Daniel Richman, Professor und ehemaliger Bundesanwalt, nennt das Verhalten „eine systematische Aushöhlung der rechtsstaatlichen Mission des DOJ“. Barbara McQuade, ehemalige Staatsanwältin, sieht in Bondis Memos eine „Instrumentalisierung der Justiz“ und warnt: „Dies zerstört das öffentliche Vertrauen in die Regierung.“ Selbst Ty Cobb, einst im Weißen Haus unter Trump, spricht von einem „Krieg gegen die Rechtsstaatlichkeit“.
Besonders bezeichnend ist Bondis Umgang mit dem Fall Kilmar Abrego Garcia. Ein Gericht hatte seine Abschiebung nach El Salvador gestoppt. Dennoch wurde er deportiert. Die Reaktion Bondis? Schweigen. Die Reaktion der Gerichte? Fassungslosigkeit. Hier wurde nicht nur ein Rechtsakt ignoriert, sondern ein Mensch seiner Freiheit, vielleicht seines Lebens beraubt.
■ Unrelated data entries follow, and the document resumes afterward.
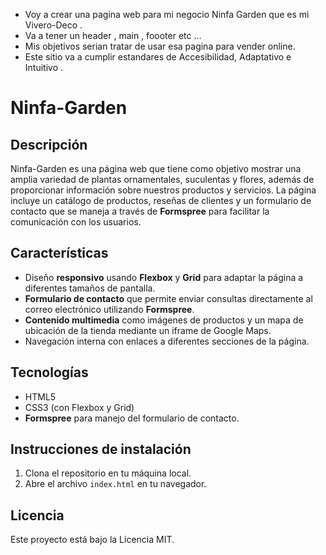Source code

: * Voy a crear una pagina web para mi negocio Ninfa Garden que es mi Vivero-Deco .
* Va a tener un header , main , foooter etc  ...
* Mis objetivos serian tratar de usar esa pagina para vender online.
* Este sitio va a cumplir estandares de Accesibilidad, Adaptativo e Intuitivo .
 # Ninfa-Garden

## Descripción
Ninfa-Garden es una página web que tiene como objetivo mostrar una amplia variedad de plantas ornamentales, suculentas y flores, además de proporcionar información sobre nuestros productos y servicios. La página incluye un catálogo de productos, reseñas de clientes y un formulario de contacto que se maneja a través de **Formspree** para facilitar la comunicación con los usuarios.

## Características
- Diseño **responsivo** usando **Flexbox** y **Grid** para adaptar la página a diferentes tamaños de pantalla.
- **Formulario de contacto** que permite enviar consultas directamente al correo electrónico utilizando **Formspree**.
- **Contenido multimedia** como imágenes de productos y un mapa de ubicación de la tienda mediante un iframe de Google Maps.
- Navegación interna con enlaces a diferentes secciones de la página.

## Tecnologías
- HTML5
- CSS3 (con Flexbox y Grid)
- **Formspree** para manejo del formulario de contacto.

## Instrucciones de instalación
1. Clona el repositorio en tu máquina local.
2. Abre el archivo `index.html` en tu navegador.

## Licencia
Este proyecto está bajo la Licencia MIT.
In einer funktionierenden Demokratie wäre dies der Moment für eine Entlassung. In der Realität des Jahres 2025 wird stattdessen eine Beschwerde bei der Anwaltskammer eingereicht. Es ist ein Akt der Hoffnung, der Anstand retten will, wo Gewalt regiert. Doch die Frage bleibt: Reicht das? Oder ist es nur ein letzter Ruf in einem System, das längst auf andere Stimmen hört?
Was mit Bondi geschieht, entscheidet nicht nur über ihre Lizenz. Es ist eine Prüfung, ob das Recht in der Lage ist, sich selbst zu verteidigen – oder ob es schweigend untergeht.